ABSTRACT

Chapter 4 serves to extend many of the principles that were introduced in Chapters 2 and 3. Specifically, we saw that the regularization techniques that were applied to models with normally distributed dependent variables, including the lasso, ridge, and elastic net, can be extended in a straightforward manner to cases where the response variable is categorical in nature. Thus, researchers who are working with dichotomous outcomes requiring the use of logistic regression can use penalized estimators for situations in which such techniques might be particularly helpful (e.g., high-dimensional data, collinearity). Similarly, logistic regression models for categorical variables with three or more outcomes that are either ordered or not can also be regularized. Finally, we saw in Chapter 4 that models involving count data and therefore requiring the use of the Poisson distribution, as well as those for which time until even data are being modeled (Cox regression) can also be estimated using regularization techniques including the lasso, ridge, and elastic net. In short, virtually all of the approaches outlined in Chapter 3 can be easily extended to GLiMs using the glmnet and associated libraries in R.

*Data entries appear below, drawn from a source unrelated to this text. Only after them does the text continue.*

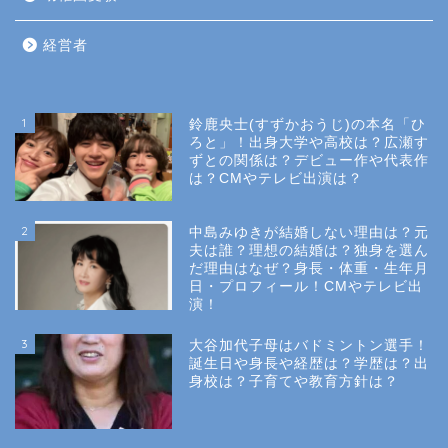
経営者
1
鈴鹿央士(すずかおうじ)の本名「ひ
ろと」！出身大学や高校は？広瀬す
ずとの関係は？デビュー作や代表作
は？CMやテレビ出演は？
2
中島みゆきが結婚しない理由は？元
夫は誰？理想の結婚は？独身を選ん
だ理由はなぜ？身長・体重・生年月
日・プロフィール！CMやテレビ出
演！
3
大谷加代子母はバドミントン選手！
誕生日や身長や経歴は？学歴は？出
身校は？子育てや教育方針は？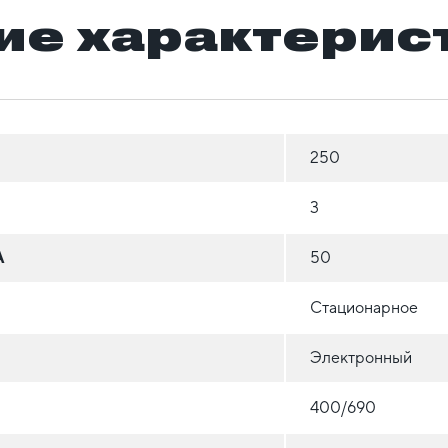
ие характерис
250
3
А
50
Стационарное
Электронный
400/690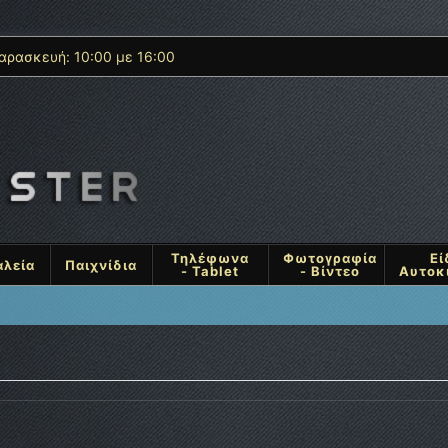
αρασκευή: 10:00 με 16:00
Τηλέφωνα
Φωτογραφία
Εί
αλεία
Παιχνίδια
- Tablet
- Βίντεο
Αυτοκ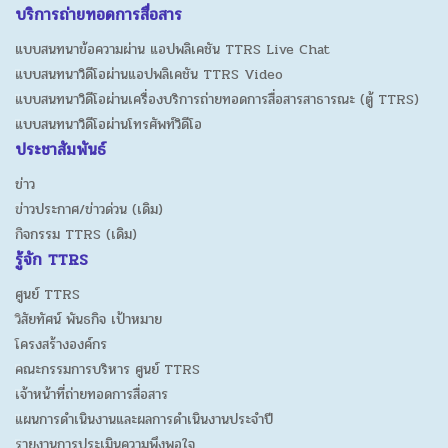
บริการถ่ายทอดการสื่อสาร
แบบสนทนาข้อความผ่าน แอปพลิเคชัน TTRS Live Chat
แบบสนทนาวิดีโอผ่านแอปพลิเคชัน TTRS Video
แบบสนทนาวิดีโอผ่านเครื่องบริการถ่ายทอดการสื่อสารสาธารณะ (ตู้ TTRS)
แบบสนทนาวิดีโอผ่านโทรศัพท์วิดีโอ
ประชาสัมพันธ์
ข่าว
ข่าวประกาศ/ข่าวด่วน (เดิม)
กิจกรรม TTRS (เดิม)
รู้จัก TTRS
ศูนย์ TTRS
วิสัยทัศน์ พันธกิจ เป้าหมาย
โครงสร้างองค์กร
คณะกรรมการบริหาร ศูนย์ TTRS
เจ้าหน้าที่ถ่ายทอดการสื่อสาร
แผนการดำเนินงานและผลการดำเนินงานประจำปี
รายงานการประเมินความพึงพอใจ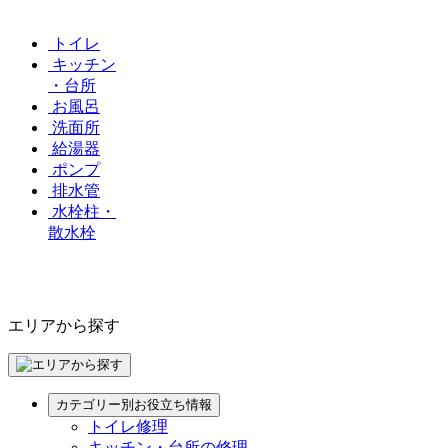
トイレ
キッチン
・台所
お風呂
洗面所
給湯器
ポンプ
排水管
水栓柱・
散水栓
エリアから探す
カテゴリー別お役立ち情報
トイレ修理
キッチン・台所の修理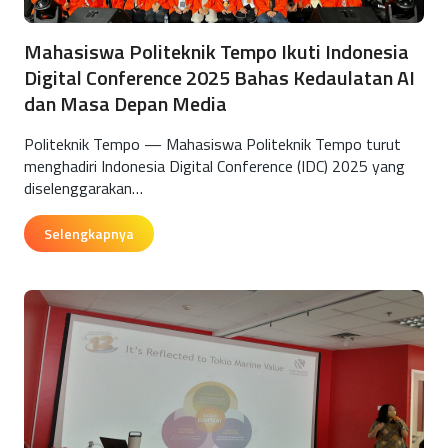
Mahasiswa Politeknik Tempo Ikuti Indonesia
Digital Conference 2025 Bahas Kedaulatan AI
dan Masa Depan Media
Politeknik Tempo — Mahasiswa Politeknik Tempo turut
menghadiri Indonesia Digital Conference (IDC) 2025 yang
diselenggarakan…
Selengkapnya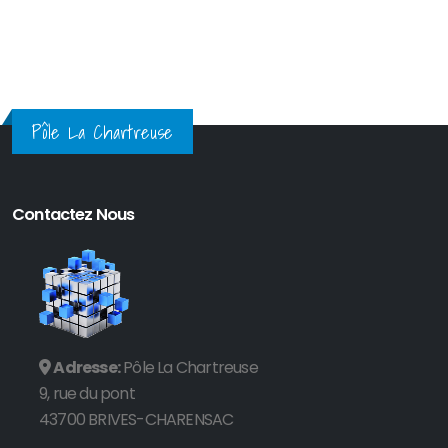
Pôle La Chartreuse
Contactez Nous
Adresse:
Pôle La Chartreuse
9, rue du pont
43700 BRIVES-CHARENSAC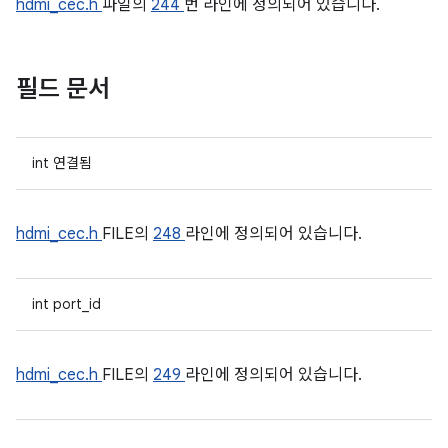
hdmi_cec.h
파일의
244
번 라인에 정의되어 있습니다.
필드 문서
int 연결됨
hdmi_cec.h
FILE의
248
라인에 정의되어 있습니다.
int port_id
hdmi_cec.h
FILE의
249
라인에 정의되어 있습니다.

In the next chapter, we will turn our attention from the univariate context, in which there is a single dependent variable, to situations in which we have multivariate data; i.e. multipole dependent variables. As we will see in Chapter 5, familiar modeling techniques such as multivariate regression, canonical correlation, and discriminant analysis can all be regularized using the principles that we outlined in Chapter 2. Furthermore, these methods can be carried out quite easily in R using readily available libraries and functions.